La commercialisation est essentiellement opérée par des distributeurs (JEP à Tavers, dans le Loiret, Racine à Brignoles, dans le Var...), mais il est également possible de passer directement par la société Bestwarden.
José Lievens, cogérant de Champagne Jacques Picard, à Berru (Marne), utilise la balise Kryos sur sa propriété depuis le mois de juillet dernier. « Nous l'avons d'abord placée sur une jeune vigne où nous avions déjà constaté des dégâts de lapin plus tôt en saison, rapporte-t-il. Je me suis basé sur l'observation des crottes fraîches dans la parcelle pour déterminer son efficacité. Au bout d'un mois et demi, il n'y en avait plus. Les cris de rapace envoyés par la balise ont provoqué un stress important sur ces nuisibles, entraînant leur déménagement de la zone. Il s'agit vraiment d'un outil bien adapté aux animaux grégaires, ayant le réflexe de mettre en place une protection par le groupe.»
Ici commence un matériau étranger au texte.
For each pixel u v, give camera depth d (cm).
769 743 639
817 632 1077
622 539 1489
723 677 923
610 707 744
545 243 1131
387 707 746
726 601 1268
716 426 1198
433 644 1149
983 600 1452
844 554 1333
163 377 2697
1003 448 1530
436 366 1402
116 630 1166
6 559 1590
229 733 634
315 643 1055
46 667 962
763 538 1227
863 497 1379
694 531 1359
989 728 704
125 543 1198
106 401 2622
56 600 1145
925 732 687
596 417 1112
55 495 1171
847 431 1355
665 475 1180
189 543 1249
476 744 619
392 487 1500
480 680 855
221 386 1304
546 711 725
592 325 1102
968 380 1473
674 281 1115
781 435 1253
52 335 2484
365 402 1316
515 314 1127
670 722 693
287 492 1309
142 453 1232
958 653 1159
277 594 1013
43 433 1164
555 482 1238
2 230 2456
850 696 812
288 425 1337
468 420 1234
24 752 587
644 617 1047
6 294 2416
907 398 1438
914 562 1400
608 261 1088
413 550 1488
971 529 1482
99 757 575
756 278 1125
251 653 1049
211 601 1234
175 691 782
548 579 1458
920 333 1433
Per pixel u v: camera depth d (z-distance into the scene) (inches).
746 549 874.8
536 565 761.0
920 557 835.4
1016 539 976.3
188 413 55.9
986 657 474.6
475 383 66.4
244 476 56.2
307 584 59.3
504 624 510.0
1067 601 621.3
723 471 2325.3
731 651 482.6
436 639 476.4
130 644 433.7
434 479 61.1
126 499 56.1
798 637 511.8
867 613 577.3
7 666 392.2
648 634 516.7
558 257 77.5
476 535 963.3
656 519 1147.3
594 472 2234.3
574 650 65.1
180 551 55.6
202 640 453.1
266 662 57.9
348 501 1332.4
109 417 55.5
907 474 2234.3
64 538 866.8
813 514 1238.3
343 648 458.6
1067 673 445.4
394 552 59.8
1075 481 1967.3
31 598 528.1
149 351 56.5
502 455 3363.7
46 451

Un outil qui a un prix. Mais cet aspect n'arrête pas le viticulteur. « Il est nécessaire de voir cet investissement sur le long terme, car il peut être étalé sur l'ensemble de l'exploitation, en fonction des dégâts, du nuisible et de la période, estime José Lievens. J'ai également pris en option le détecteur d'animaux qui se déclenche lors du passage d'un animal à une distance inférieure à 30 mètres. De plus, ce leurre s'adapte à une viticulture respectueuse de son environnement, car il n'y a aucune pollution chimique ou odorante. La seule limite serait le risque de nuisance sonore en cas de proximité avec des habitations. »
Fonctionnement autonome. Christine Fischer, gérante des Champagnes Moutaux, a elle aussi observé l'efficacité de la balise Kryos. « J'ai positionné la balise un peu tard en saison, c'est-à-dire à la mi-septembre. Les sangliers avaient déjà prélevé du raisin sur mes parcelles. Après avoir découvert leur itinéraire pour entrer dans les vignes, j'ai placé la balise ainsi que le détecteur. Après cela, j'ai noté une nette amélioration. Les prélèvements de raisins se sont arrêtés et je n'ai plus constaté de trace de leur passage. »
José Lievens note que la balise fonctionne de manière autonome et que, pendant la durée d'utilisation, il n'a eu aucune maintenance à effectuer. Christine Fischer n'a connu aucun problème durant le mois de fonctionnement mais juge que sa période d'utilisation réduite ne lui permet pas de se prononcer.